■ **Aufgabenstellung**
Setzen Sie die Patentansprüche zur Geräuschreduktion in digitalisierten Audiosignalen im Anschluss an den letzten gezeigten Satz fort.

■ **Zu prüfender Text**
12. Verfahren nach Anspruch 11, wobei der Maßstabfaktor verändert wird, um die Rate zu
ändern, mit der die bestimmte Dämpfung geändert wird.
13. Verfahren nach Anspruch 1, wobei die bestimmte Dämpfung inkremental Rahmen für Rahmen
durch einen ersten Dämpfungsfaktor (590) modifiziert wird, wenn die Sprachinformation
nicht im Erfassungsgchritt erfaßt wird.
14. Verfahren nach Anspruch 13, wobei die bestimmte Dämpfung inkremental durch einen zweiten
Dämpfungsfaktor (610) angepaßt wird, der auf der Geräuschschätzung basiert.
15. Verfahren nach Anspruch 2, wobei für den Fall, daß keine Sprache erfaßt wird, die
Geräuschschätzung ein dynamischer Durchschnitt der Rahmenenergie ist.
16. Vorrichtung zur Reduktion von Geräuschen bei empfangenen Rahmen von digitalisierten
Audiosignalen, die Sprache und Hintergrundgeräusche einschließen, wobei die Vorrichtung
folgendes umfaßt:
eine Spracherfassungsvorrichtung (110), um zu erfassen, ob ein aktueller Rahmen digitalisierter
Audiosignale Sprachinformationen enthält, und
einen Dämpfer (130) zur Bestimmung einer Dämpfung, die bei den digitalisierten Audiosignalen
zu verwenden ist, basierend auf der Spracherfassung und einer Funktion des Hintergrundgeräusches,
welche die Hintergrundgeräusche minimiert und zum Anwenden der bestimmten Dämpfung
bei den digitalisierten Audiosignalen, wobei die Dämpfung folgendes einschließt:
einen Keine-Sprache-Dämpfer (260) zur Bestimmung und Anwendung einer ersten Dämpfung
bei den digitalisierten Audiosignalen, wenn von der Spracherfassungsvorrichtung keine
Sprache erfaßt worden ist, und
einen variablen Dämpfer (270) zur Bestimmung und Anwendung einer Zweiten Dämpfung
bei den digitalisierten Audiosignalen.

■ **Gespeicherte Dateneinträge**
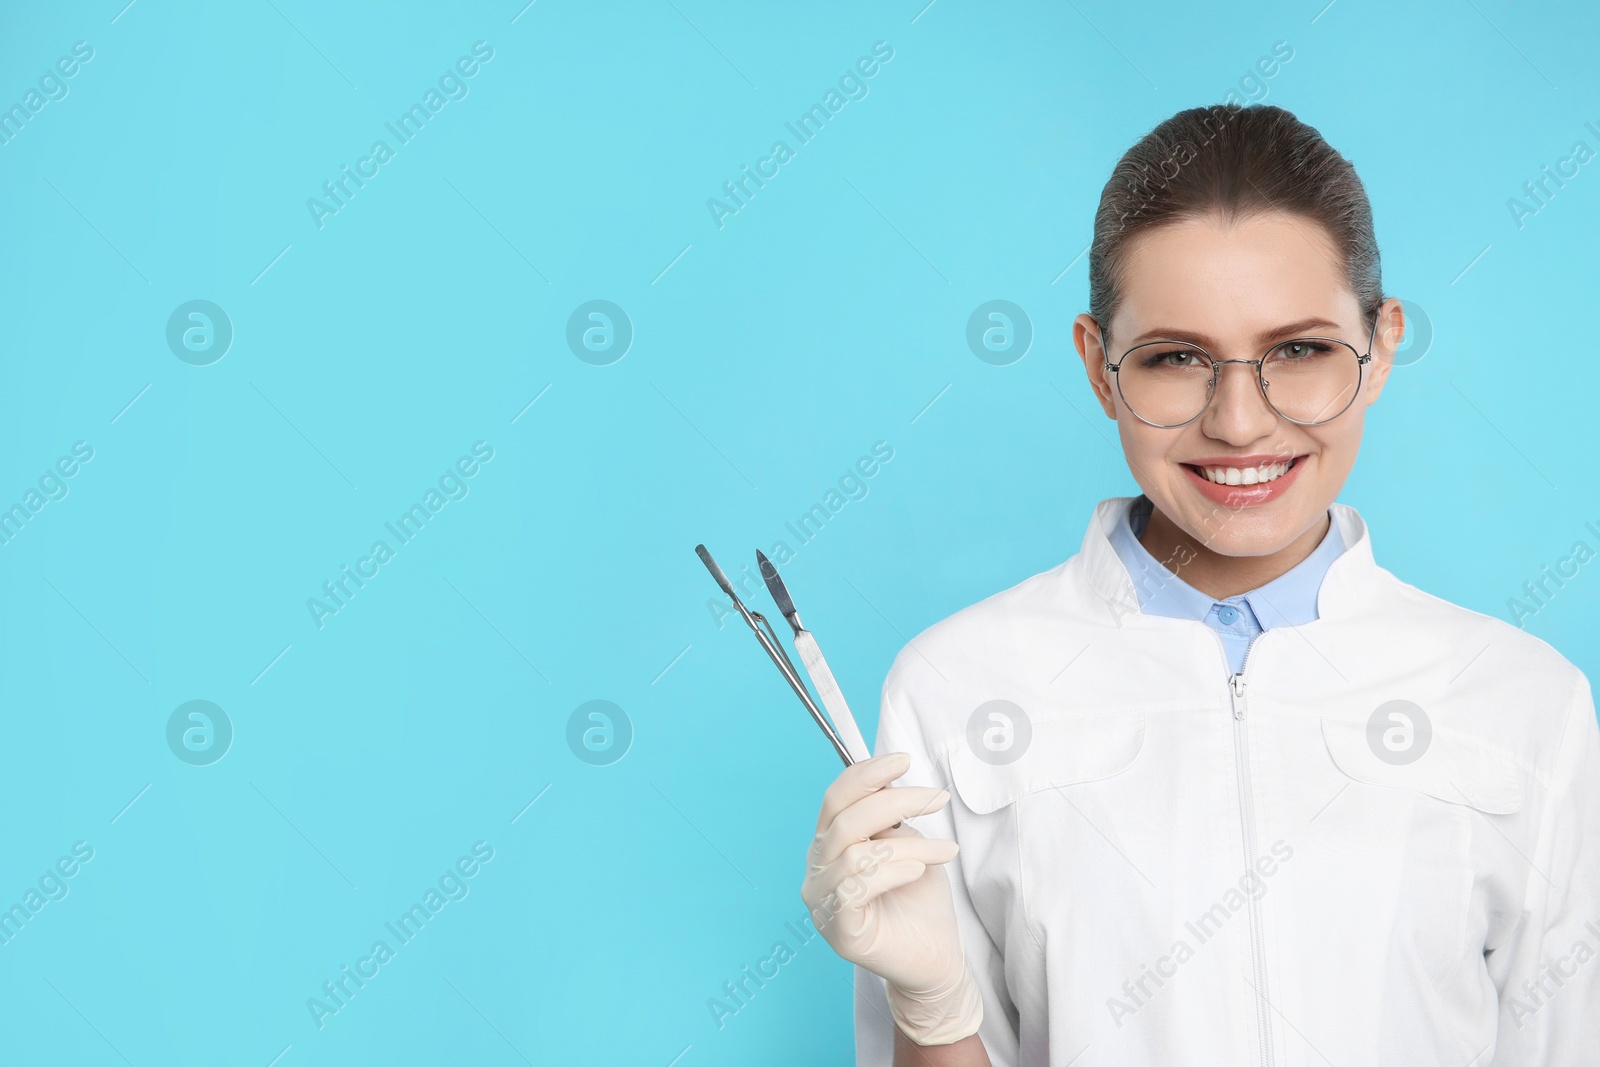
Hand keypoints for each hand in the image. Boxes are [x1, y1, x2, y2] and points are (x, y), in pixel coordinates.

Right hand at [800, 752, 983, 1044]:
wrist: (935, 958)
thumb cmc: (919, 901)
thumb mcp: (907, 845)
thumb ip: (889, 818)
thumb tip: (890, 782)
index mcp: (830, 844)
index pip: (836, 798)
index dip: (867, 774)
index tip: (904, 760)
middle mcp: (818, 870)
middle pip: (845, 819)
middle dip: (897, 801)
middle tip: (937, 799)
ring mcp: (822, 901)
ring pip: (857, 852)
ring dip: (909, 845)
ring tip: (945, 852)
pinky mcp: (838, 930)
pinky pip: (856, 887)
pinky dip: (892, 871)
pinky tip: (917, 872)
---
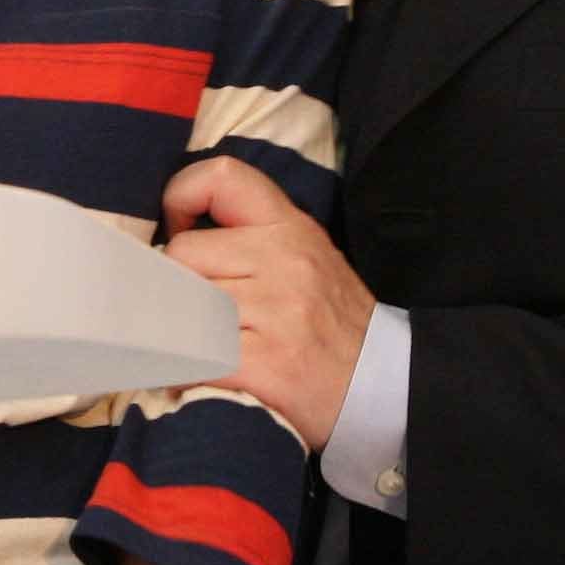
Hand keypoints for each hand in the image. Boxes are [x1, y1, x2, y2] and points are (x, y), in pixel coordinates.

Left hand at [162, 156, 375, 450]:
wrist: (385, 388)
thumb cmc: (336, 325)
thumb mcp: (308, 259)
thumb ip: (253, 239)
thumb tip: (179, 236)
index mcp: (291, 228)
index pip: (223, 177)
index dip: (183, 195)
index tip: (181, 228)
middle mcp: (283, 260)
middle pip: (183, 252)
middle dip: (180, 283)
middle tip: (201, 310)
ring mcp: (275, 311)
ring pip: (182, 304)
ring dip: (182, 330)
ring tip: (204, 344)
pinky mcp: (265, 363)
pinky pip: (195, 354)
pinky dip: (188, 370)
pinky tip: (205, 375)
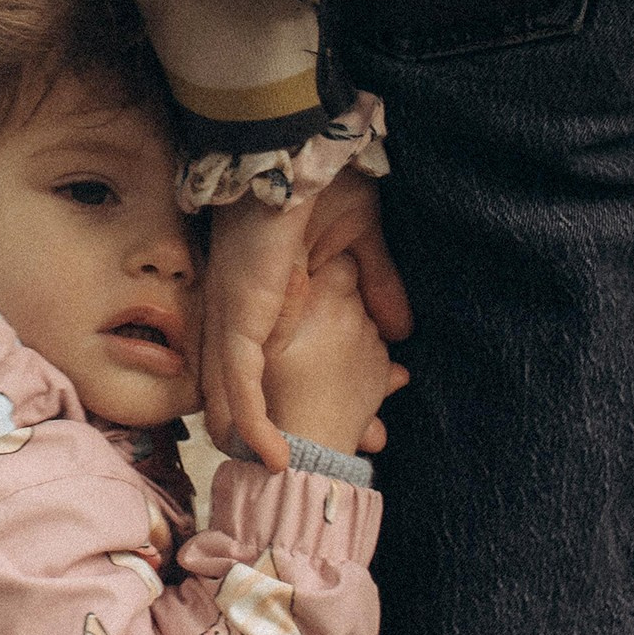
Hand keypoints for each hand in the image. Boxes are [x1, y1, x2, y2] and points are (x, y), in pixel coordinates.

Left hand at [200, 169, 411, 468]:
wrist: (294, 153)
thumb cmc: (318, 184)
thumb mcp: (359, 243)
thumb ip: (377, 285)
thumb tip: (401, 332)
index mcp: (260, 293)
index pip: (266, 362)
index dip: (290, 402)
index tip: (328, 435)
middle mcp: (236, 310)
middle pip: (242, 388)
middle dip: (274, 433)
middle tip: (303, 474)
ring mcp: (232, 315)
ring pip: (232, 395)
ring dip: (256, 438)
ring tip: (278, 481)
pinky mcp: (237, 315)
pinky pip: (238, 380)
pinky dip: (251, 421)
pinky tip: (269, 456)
* * *
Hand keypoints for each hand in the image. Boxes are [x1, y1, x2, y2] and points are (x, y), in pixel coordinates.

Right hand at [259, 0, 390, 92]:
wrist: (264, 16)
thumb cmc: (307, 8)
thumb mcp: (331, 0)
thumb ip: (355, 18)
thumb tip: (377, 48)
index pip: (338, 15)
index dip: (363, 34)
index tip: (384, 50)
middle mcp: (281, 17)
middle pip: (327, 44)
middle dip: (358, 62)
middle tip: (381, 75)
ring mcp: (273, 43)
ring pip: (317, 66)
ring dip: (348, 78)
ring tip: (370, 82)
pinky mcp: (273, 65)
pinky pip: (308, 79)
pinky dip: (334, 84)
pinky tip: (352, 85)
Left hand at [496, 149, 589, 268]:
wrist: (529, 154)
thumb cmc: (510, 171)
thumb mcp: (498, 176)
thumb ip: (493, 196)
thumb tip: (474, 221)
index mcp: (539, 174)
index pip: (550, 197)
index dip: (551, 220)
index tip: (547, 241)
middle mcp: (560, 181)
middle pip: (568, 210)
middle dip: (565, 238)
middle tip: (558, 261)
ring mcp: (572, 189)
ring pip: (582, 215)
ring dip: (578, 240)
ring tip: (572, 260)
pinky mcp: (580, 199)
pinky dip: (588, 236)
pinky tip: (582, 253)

■ **Musterlösung**
17. Vorrichtung nach Anspruch 16, die des weiteren folgendes umfaßt:
eine Rahmenenergieschätzvorrichtung (210) zur Bestimmung der Energie eines aktuellen
Rahmens digitalisierter Audiosignale, und
eine Geräuschschätzvorrichtung (230) zur Bestimmung einer Schätzung der Hintergrundgeräusche,
wobei die Spracherfassungsvorrichtung (110) erfaßt, ob der aktuelle Rahmen Sprachinformationen
enthält, basierend auf einer Geräuschschätzung und einem Sprachschwellenwert.
18. Vorrichtung nach Anspruch 17, wobei die digitalisterten Audiosignale für jeden Rahmen
eine Mehrzahl an Mustern einschließen, und die Rahmenenergieschätzvorrichtung das
Quadrat der Amplitude jedes Musters im aktuellen Rahmen summiert, wobei die Summe
die Energie des aktuellen Rahmens darstellt.
19. Vorrichtung nach Anspruch 17, die des weiteren folgendes umfaßt:
eine Vergleichsvorrichtung (535) zum Vergleichen der bestimmten Rahmenenergie mit
der Summe der Geräuschschätzung und des Sprachschwellenwertes, wobei die Spracherfassungsvorrichtung
Sprache erfaßt, wenn die bestimmte Rahmenenergie die Summe der Geräuschschätzung und
des Sprachschwellenwertes übersteigt.
20. Vorrichtung nach Anspruch 16, wobei die erste Dämpfung nur dann bei den Audiosignalen
angewandt wird, wenn die Sprache-Erfassungsvorrichtung keine Sprache erfaßt.
21. Vorrichtung nach Anspruch 17, wobei die Geräuschschätzvorrichtung (230) die Hintergrundgeräuschschätzung
in Abwesenheit von Sprache durch Bestimmung einer Differenz zwischen der Rahmenenergie
und einer aktuellen Hintergrundgeräuschschätzung aktualisiert und die Hintergrundgeräuschschatzung
anpaßt, um die Differenz zu minimieren.
22. Vorrichtung nach Anspruch 16, wobei die Dämpfung für das Minimieren des Hintergrundgeräusches
zwischen Höchst- und Mindestdämpfungswerten begrenzt ist.
23. Vorrichtung nach Anspruch 16, wobei die bestimmte Dämpfung stufenmäßig und nicht linear
vom zuvor angewandten Dämpfungswert ausgehend modifiziert wird.
24. Vorrichtung nach Anspruch 16, wobei die Funktion eine logarithmische Funktion der
Hintergrundgeräusche ist.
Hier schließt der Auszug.